Zespoły Łukasza Piszczka i Kamila Glika przegrały we wtorkowych meczach Ligi Mistrzów, a zagraniczne media wytykają Polakom błędy przy straconych bramkach. Z korzystnego wyniku mógł cieszyć się Piotr Zieliński, ale zagrał on zaledwie dwadzieścia minut w barwach Napoli.
Niemiecki dziennik “Bild” przyznał Piszczkowi notę 4 (w skali 1-6, gdzie 1 to klasa światowa). Słabą notę dla reprezentant Polski uzasadniają błędem przy pierwszym golu dla Realu Madryt. Nieco lepiej, bo na 3 ocenił naszego obrońcę “Ruhr Nachrichten”. Miał kilka mocnych momentów, m.in. gdy w 11. minucie powstrzymał Garetha Bale’a i w 37. minucie cudownie podał do Pierre-Emericka Aubameyanga. Jednak stracił Walijczyka z oczu, gdy ten strzelił gola”- czytamy w uzasadnieniu.

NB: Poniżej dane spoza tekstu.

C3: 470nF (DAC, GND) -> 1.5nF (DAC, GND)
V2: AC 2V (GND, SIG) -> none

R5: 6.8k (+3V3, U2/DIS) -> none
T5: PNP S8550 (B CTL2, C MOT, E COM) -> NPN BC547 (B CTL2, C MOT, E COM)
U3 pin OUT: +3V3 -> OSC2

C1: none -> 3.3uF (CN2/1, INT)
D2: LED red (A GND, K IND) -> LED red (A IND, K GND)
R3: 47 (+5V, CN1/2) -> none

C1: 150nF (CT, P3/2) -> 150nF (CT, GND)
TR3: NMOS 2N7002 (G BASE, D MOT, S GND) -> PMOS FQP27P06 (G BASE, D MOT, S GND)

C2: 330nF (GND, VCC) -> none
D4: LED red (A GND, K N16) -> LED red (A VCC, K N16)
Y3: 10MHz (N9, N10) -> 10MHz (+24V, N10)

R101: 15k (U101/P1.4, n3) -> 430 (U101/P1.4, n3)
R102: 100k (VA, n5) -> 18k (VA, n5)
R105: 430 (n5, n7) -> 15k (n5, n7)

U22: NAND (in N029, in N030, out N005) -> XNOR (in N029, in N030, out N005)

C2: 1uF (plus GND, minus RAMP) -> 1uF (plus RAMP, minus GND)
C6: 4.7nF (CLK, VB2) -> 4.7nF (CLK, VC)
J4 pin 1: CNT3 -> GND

AS Monaco z Kamilem Glikiem w składzie straciło, aż trzy bramki, dlatego najsłabsze oceny otrzymali defensorzy francuskiego zespołu. Footmercato.com dało notę 2,5 (w skali 1-5, gdzie 1 jest najsłabsza) i napisało o Polaku: “Jak zawsze twardo walczył, ale niewiele pomógł Diego Benaglio przy pierwszym golu Aboubakara. Glik ma problemy z szybkimi rywalami. Przy drugim trafieniu Kameruńczyka mógł tylko oglądać jego plecy. O drugiej połowie powinien szybko zapomnieć.” “Był zbyt pasywny przy trzeciej bramce” – dodał portal Maxifoot.fr, przyznając polakowi notę 3.